__Page extract__:
Child height was measured to the nearest 0.1 centimeter using a Harpedon Stadiometer and weight to the nearest 0.1 kilogram using a digital scale. BMI z-scores were calculated using age and genders norms from the CDC.²²

Demographic questionnaire

Parents completed a background information questionnaire during the initial screening visit. Demographic information collected included child age, gender, race or ethnicity, and household income.

Pediatric sleep duration

Children were instructed to wear a Sensewear Pro₃ Armband Accelerometer (Bodymedia, Inc., Pittsburgh, PA) for 7 consecutive days, 24 hours per day as a measure of sleep.²³ The Sensewear Armbands are devices worn on the back of the upper right arm that provide measures of energy expenditure and detect sleep using several biometric sensors that include heat flux, skin temperature, galvanic skin response, near-body temperature, and movement using a tri-axial accelerometer with a sampling frequency of 32 Hz.^23–24 The tri-axial accelerometer provides indicators of motion and whether an individual is lying down, while changes to heat-flux and skin temperature can offer information regarding whether an individual is asleep.²⁵ The armbands utilize a pattern recognition (i.e., machine learning) approach to estimate sleep and the algorithm was developed using lab-based polysomnography data.^24,26 The demographic-specific sleep algorithms (i.e., age, gender, height, weight) were developed using a 3-step process, including a screening, analysis using PSG, and clarification of short wakeful events.²⁶

The validity of the armband in estimating sleep-wake patterns in children and adolescents is promising. Measures of total sleep time, sleep onset latency, and sleep efficiency are not significantly different from gold-standard polysomnography; however, the armbands do slightly overestimate wake after sleep onset.²⁴ Although there is large variability in the agreement between the 2 devices, the variation is less substantial than armband use with adults and armbands can be used for group-level comparisons.²⁴ Strengths of the device include it having similar agreement with polysomnography across a wide range of sleep efficiencies, there being no significant effect of child gender or weight status, and it being a minimally invasive approach to obtaining sleep values over longer periods of time than possible with polysomnography.²⁴

Sleep data were obtained using the Sensewear Professional Software (SenseWear Professional software version 7.0; Body-Media Inc). The program enables users to export the 24-h data into a spreadsheet that provides date and time-stamped 60-s epochs of data, with sleep being scored as “1” and awake being scored as “0.” Sleep onset was defined as the first minute in which there were ≥ 3 consecutive min scored as sleep and sleep offset was the last minute of ≥ 5 consecutive min scored as sleep. Sleep onset latency (SOL) was considered the number of minutes in which the child was lying down prior to sleep onset. Sleep period was defined as the number of minutes elapsed during the sleep period scored as “not asleep” (i.e., scored as “0”). Total sleep time (TST) was calculated by summing the number of minutes scored as sleep. Sleep efficiency was measured as the percentage of minutes during the sleep period that were considered sleep (i.e., [sleep minutes/sleep period] × 100). Finally, total wake time (TWT) was defined as the number of nighttime wake minutes, including SOL, WASO, and the time the child lay in bed after sleep offset. Participants were included in the current study if they had 5 nights of sleep data (i.e., 3 week-nights and 2 weekend nights).

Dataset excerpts
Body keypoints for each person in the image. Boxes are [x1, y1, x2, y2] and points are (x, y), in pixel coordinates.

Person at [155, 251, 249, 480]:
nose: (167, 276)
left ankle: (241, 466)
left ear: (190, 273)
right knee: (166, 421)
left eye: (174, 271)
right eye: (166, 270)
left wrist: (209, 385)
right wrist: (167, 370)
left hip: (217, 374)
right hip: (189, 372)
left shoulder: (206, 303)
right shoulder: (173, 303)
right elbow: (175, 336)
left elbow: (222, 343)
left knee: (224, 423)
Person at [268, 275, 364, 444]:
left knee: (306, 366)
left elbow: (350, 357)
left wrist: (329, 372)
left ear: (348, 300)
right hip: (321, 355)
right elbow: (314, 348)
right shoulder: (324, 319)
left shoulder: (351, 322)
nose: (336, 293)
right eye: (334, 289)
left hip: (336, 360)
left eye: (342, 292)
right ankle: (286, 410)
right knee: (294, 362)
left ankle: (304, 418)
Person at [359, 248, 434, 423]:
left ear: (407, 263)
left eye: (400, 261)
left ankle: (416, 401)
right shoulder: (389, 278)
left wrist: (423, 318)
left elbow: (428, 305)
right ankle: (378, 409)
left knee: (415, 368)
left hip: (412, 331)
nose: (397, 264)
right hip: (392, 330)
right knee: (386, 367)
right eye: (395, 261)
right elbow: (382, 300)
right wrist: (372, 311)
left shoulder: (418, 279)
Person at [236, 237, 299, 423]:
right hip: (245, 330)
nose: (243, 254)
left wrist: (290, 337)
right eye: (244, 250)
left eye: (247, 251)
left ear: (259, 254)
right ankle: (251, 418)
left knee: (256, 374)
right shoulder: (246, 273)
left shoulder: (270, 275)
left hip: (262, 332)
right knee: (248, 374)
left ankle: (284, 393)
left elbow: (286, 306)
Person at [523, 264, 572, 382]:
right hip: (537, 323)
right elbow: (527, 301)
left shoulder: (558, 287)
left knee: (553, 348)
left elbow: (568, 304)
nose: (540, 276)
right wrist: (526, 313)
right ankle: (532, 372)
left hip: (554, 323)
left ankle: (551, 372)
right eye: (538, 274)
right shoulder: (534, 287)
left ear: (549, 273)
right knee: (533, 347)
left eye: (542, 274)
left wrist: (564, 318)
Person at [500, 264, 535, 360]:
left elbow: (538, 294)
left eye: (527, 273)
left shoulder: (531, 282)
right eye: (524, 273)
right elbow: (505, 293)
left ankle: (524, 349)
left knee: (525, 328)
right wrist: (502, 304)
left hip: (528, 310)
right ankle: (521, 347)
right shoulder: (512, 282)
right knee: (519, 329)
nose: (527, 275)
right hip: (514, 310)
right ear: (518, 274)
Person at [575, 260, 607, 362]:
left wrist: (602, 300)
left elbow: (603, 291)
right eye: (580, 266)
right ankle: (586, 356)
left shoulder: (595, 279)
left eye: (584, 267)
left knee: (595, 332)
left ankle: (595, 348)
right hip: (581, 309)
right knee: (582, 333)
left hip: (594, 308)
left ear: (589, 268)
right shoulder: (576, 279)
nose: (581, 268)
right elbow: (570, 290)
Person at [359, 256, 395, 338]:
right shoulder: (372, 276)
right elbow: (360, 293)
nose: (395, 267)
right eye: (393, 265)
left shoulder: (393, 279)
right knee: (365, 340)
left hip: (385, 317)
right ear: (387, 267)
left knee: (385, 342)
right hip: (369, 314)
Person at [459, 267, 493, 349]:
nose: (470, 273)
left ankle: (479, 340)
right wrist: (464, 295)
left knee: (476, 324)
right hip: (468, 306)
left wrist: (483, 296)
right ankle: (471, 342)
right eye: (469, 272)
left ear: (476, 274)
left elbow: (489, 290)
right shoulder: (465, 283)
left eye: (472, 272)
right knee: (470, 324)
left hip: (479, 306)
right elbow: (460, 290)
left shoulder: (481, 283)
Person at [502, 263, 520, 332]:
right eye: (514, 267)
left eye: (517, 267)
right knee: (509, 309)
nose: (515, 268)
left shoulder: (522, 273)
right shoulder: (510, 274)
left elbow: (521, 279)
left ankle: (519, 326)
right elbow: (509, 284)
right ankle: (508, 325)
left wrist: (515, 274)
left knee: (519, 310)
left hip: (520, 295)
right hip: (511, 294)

__Your objective__: In the methods text on measuring children's sleep, for how long were the children told to wear the armband?

__Solution to this task__: For 7 consecutive days, 24 hours per day.